*BLOQUE DE TEXTO*:
::::

La sangre y el dolor están presentes en las mejores páginas de Bowles. En su novela, la última parte es superior, quizá porque descubre el duro remedio de la falacia precedente, del simulacro de vida que corroe las almas en su raíz, o al menos las infecta con virus indominable. Esa parte final de El cielo protector y algunos relatos alcanzan intenso patetismo, más sobrecogedor por estar logrado con objetividad. Así, La presa exquisita o Bajo el cielo, con su línea sobria y la densa concentración del material, son narraciones impresionantes, difíciles de olvidar.

En ellas, como en casi toda la obra de Paul Bowles, hay una violencia latente, la presión amarga de la naturaleza humana en sus manifestaciones más desenfrenadas. En Paso Rojo, Chalía vence al tedio consintiendo que la crueldad, hasta entonces oculta, tome posesión de su ser. Tanto como el despecho y la frustración de su deseo la incita a ser cruel una oscura pasión. La violencia resplandece en estos libros, y las causas inmediatas de ella -codicia, venganza- no son sino ocasiones para que la crueldad se manifieste en pleno fulgor.

::::

*EXTRACTOS DE REGISTROS*:
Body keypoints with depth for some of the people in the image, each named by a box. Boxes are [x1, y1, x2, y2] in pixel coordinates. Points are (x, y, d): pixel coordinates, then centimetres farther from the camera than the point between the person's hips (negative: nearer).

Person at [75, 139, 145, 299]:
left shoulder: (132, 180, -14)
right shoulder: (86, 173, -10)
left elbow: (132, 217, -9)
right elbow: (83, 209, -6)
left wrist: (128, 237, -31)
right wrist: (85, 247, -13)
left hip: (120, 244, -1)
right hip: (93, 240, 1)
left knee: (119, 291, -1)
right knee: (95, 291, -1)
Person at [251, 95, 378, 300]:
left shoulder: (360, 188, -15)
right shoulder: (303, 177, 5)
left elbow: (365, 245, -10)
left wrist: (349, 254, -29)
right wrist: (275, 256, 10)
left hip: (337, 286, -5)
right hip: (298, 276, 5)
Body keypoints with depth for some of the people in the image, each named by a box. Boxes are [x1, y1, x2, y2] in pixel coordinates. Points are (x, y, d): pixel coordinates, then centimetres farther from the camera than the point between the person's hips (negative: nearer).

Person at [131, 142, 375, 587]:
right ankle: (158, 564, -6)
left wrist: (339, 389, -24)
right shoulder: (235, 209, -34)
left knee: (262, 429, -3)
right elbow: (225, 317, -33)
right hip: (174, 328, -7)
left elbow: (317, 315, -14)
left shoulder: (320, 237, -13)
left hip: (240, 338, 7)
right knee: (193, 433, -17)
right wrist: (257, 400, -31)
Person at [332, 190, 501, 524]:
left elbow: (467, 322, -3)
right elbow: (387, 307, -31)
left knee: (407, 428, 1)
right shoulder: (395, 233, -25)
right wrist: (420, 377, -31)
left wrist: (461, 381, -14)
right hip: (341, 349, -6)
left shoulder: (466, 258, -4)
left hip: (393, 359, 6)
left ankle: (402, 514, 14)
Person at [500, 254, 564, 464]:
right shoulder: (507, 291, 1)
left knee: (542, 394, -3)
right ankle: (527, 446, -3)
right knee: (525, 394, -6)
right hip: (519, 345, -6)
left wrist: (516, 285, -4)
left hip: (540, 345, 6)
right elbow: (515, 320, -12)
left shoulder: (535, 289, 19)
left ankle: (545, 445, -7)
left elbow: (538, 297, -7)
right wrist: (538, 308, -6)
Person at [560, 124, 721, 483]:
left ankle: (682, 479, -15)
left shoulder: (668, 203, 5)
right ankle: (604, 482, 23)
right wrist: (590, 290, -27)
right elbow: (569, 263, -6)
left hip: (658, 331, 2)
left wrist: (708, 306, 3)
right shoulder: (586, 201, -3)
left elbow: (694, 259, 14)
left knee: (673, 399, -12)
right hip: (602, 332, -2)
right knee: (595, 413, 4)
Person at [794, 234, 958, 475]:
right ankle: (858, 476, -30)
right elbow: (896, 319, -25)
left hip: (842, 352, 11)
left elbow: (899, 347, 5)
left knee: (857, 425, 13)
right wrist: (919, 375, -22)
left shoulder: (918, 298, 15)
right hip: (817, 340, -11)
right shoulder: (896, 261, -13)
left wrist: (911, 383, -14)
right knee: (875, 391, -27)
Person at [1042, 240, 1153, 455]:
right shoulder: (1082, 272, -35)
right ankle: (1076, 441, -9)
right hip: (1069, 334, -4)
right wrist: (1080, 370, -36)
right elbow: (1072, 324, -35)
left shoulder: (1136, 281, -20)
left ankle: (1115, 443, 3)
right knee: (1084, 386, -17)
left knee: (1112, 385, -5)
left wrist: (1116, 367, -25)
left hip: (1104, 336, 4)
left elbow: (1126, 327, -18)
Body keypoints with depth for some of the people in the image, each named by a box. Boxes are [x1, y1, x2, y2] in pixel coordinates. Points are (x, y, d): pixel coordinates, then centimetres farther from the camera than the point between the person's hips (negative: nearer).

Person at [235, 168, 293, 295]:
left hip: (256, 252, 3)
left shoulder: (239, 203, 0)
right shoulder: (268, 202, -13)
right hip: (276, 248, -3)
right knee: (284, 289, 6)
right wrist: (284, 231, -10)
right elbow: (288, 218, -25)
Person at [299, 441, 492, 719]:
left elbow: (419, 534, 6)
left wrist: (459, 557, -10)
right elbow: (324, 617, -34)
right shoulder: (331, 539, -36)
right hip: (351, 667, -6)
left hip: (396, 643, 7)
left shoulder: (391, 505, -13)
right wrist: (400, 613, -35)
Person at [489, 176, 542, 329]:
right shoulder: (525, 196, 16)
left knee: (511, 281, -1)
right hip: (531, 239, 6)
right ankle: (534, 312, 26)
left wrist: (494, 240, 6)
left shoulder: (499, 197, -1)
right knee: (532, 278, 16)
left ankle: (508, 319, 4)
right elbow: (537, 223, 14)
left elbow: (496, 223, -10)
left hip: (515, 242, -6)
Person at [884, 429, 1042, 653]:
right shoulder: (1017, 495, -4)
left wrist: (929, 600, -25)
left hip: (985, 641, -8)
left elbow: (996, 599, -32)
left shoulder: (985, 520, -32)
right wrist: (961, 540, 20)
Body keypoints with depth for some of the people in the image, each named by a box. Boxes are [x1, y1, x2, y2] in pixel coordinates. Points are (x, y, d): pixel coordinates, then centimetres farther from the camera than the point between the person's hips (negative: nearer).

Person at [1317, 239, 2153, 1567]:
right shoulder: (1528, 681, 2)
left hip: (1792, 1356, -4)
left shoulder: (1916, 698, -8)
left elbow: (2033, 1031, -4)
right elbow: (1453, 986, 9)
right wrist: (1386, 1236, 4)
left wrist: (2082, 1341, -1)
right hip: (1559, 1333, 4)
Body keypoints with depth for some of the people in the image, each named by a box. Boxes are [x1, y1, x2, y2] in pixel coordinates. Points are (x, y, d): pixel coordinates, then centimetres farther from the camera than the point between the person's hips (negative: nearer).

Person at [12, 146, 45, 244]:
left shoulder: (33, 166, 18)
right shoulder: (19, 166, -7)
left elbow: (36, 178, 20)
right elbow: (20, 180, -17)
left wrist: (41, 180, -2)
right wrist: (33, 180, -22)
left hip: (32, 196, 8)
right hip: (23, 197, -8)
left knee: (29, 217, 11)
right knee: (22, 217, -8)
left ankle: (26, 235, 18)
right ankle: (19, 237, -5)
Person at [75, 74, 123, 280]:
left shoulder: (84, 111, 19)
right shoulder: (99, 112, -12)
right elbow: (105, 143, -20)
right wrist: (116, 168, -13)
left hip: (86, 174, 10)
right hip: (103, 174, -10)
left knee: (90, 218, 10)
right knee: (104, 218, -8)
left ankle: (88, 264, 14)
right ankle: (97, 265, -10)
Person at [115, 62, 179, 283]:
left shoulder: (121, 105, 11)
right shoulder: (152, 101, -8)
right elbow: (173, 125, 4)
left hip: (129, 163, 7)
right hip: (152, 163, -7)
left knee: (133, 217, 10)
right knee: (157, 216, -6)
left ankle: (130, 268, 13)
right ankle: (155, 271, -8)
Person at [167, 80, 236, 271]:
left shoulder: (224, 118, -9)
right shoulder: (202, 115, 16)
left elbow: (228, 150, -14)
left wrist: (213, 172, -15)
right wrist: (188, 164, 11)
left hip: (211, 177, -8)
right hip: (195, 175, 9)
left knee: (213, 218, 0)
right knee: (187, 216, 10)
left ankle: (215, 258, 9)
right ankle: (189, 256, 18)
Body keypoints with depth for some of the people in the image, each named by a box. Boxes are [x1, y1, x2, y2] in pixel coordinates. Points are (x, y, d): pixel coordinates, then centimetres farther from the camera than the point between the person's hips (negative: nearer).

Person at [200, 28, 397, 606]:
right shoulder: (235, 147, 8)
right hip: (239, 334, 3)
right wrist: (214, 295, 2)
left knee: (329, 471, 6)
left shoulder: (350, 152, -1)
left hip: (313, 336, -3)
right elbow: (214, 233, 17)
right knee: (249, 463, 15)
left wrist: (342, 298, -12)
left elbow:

::::

*TAREA POR REALIZAR*: Según el texto sobre Paul Bowles, ¿qué consiente Chalía en Paso Rojo para vencer al tedio? Responde con una oración, por favor.

*RESPUESTA DE TAREA*: Consiente que la crueldad, hasta entonces oculta, tome posesión de su ser.